25) "İlk Temas"

14.5K 1.1K 655
                                    

Selamınhelloooo!! Nasılsınız??

Bölümleri sesli dinleme özelliği gelmiş, size de geldi mi? Gelmediyse gelir bir iki güne merak etmeyin. Telefondan kaynaklı geç geliyor sanırım, bana da gelmedi daha.

Çok güzel yorum yapıyorsunuz dedim nazar değdirdim sanırım. Geçen bölümde sınır bir türlü geçilmedi. Bu yüzden sınırı düşürdüm. Bayağı hem de.

Sınır: +280 yorum

🎶 Lana Del Rey - Summertime Sadness

Bölüm ithafı @Rabianizw ye gidiyorrr.

Keyifli okumalar <33

Salona girdiğimizde evin tüm erkeklerinin ayrı ayrı köşelerde oturduğunu gördüm.

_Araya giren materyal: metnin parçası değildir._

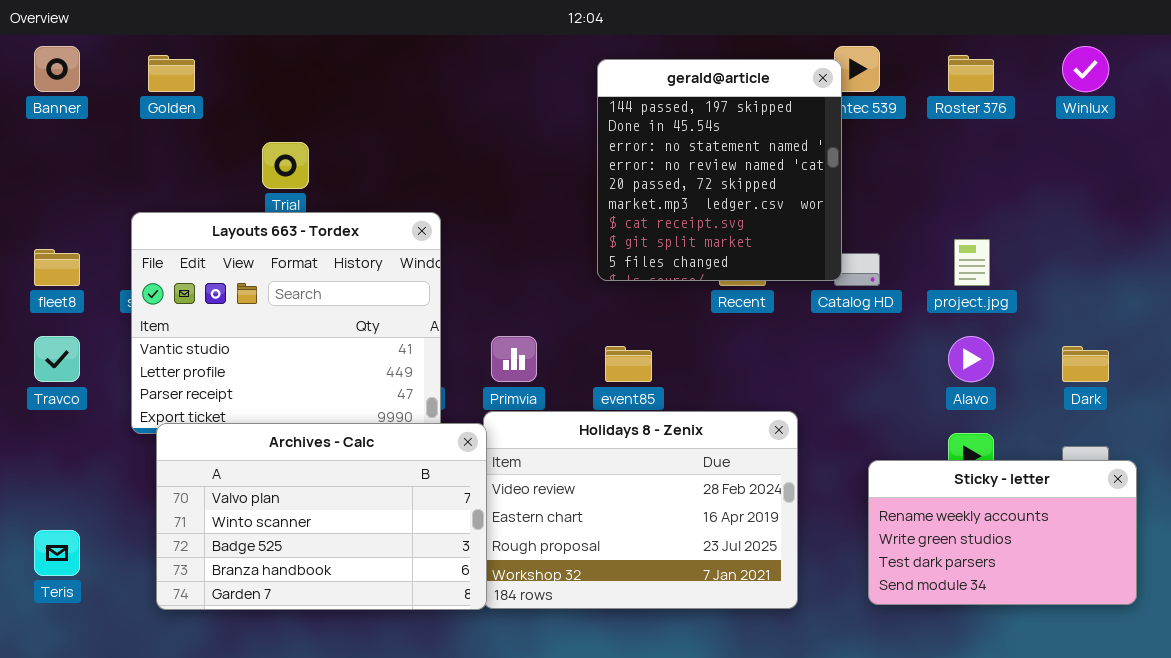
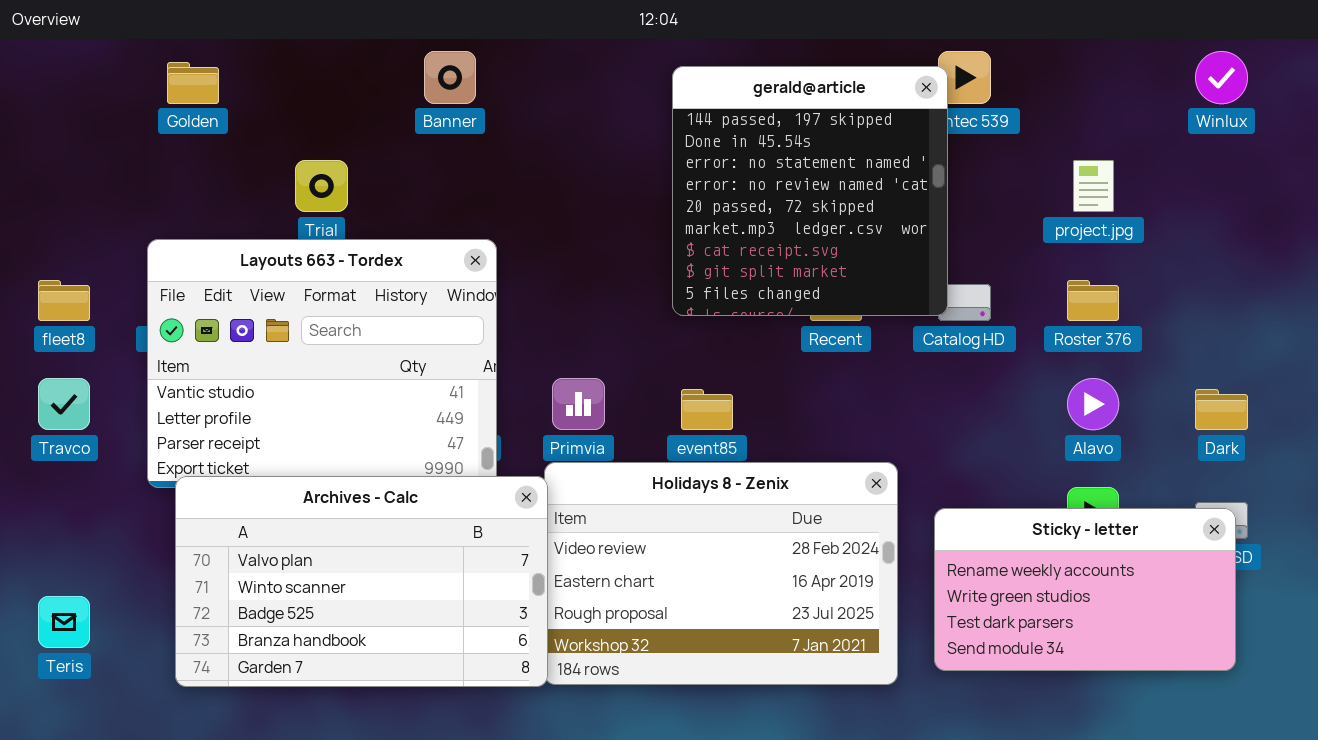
Banner: [34,46,80,92] -> [424,51,476,104], moved
Roster 376: [948,55,994,92] -> [1067,280,1119,321], moved
project.jpg: [954,239,990,286] -> [1073,160,1114,212], moved
Sticky - letter: [868,460,1137,605] -> [934,508,1236,671], moved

Sadece Peker ve Latif televizyonun önünde yan yana oturuyorlardı. Ellerinde oyun konsolları vardı. Muhtemelen pes oynuyorlardı. Onları es geçip diğerlerine baktım. Kamer büyük bir koltukta yalnız başına oturuyordu. Barlas ise tekli koltuktaydı.

Etrafa baktığımda kızların çoktan oturduklarını gördüm. Barlas'ın olduğu taraftalardı. Çağla ve Barlas tekrar bir kavgaya tutuşmazlardı umarım.

"Otursana kızım bir yere."

Konuşan Barlas'a baktım. Elindeki telefonu kapatmış bana bakıyordu.

"Sağol ya! Sen söylemesen ben akıl edememiştim."

Ukala bir tavırla "Ayakta dikildiğine göre edememişsin," dedi.

Ona suratımı buruşturdum ve bir cevap vermeden salona giren küçük merdiveni indim. Ayaklarım benden bağımsız bir şekilde Kamer'in olduğu yere gitti. Hiçbir şey söylemeden yanına oturdum. Elindeki telefondan kafasını kaldırıp bana baktı.

Niye tekli koltuğa oturmak yerine onun yanına oturmuştum, hiçbir fikrim yoktu doğrusu. Kamer'de şaşırmış olacak ki, bir şey soracak gibi bir hali vardı. Onun konuşmasına müsaade etmeden konuyu değiştirdim.

"Bir şey düşünüyordum, o yüzden ayakta dikiliyordum," dedim.

"Ne düşünüyordun?"

Her ne kadar Barlas'a konuşsam da soruyu soran Kamer'di.

"Okulu düşünüyorum."

Kamer, telefondan bir şeyler izleyen kızlara bir bakış atıp bana döndü.

"Korkuyor musun?" diye sordu.

Bu dediğine bir kahkaha attım. Sinirlerim o kadar bozulmuştu ki, kendimi durduramıyordum. Birkaç dakika boyunca kahkahalarla gülerken, kesilen nefesim yüzünden susmak zorunda kaldım.

Göğsüm az önceki gülmenin verdiği şiddetle hızla inip kalkarken "Neyden korkacağım Allah'ını seversen ya. Sadece ortamı merak ediyorum. Yani ters bir şey diyen olursa durmam ben yerimde biliyorsun," dedim.

Gülüp "Bilmem mi, pençelerini her an her yerde çıkartabilecek potansiyele sahipsin," dedi keyifle.

Ters bir bakışla "Ne pençesi oğlum, panter miyim ben?" diye konuştum.

Bana üsten bir bakış attı.

"Evet öylesin, kendi büyük sanan küçük bir pantersin."

Gözlerimi devirip kollarımı bağladım. Böyle konuşup sinirimi bozuyordu bu çocuk. Benimle uğraşmak, dediklerimin tam tersini savunmak, nasıl bir keyif veriyordu ona, merak ediyordum doğrusu.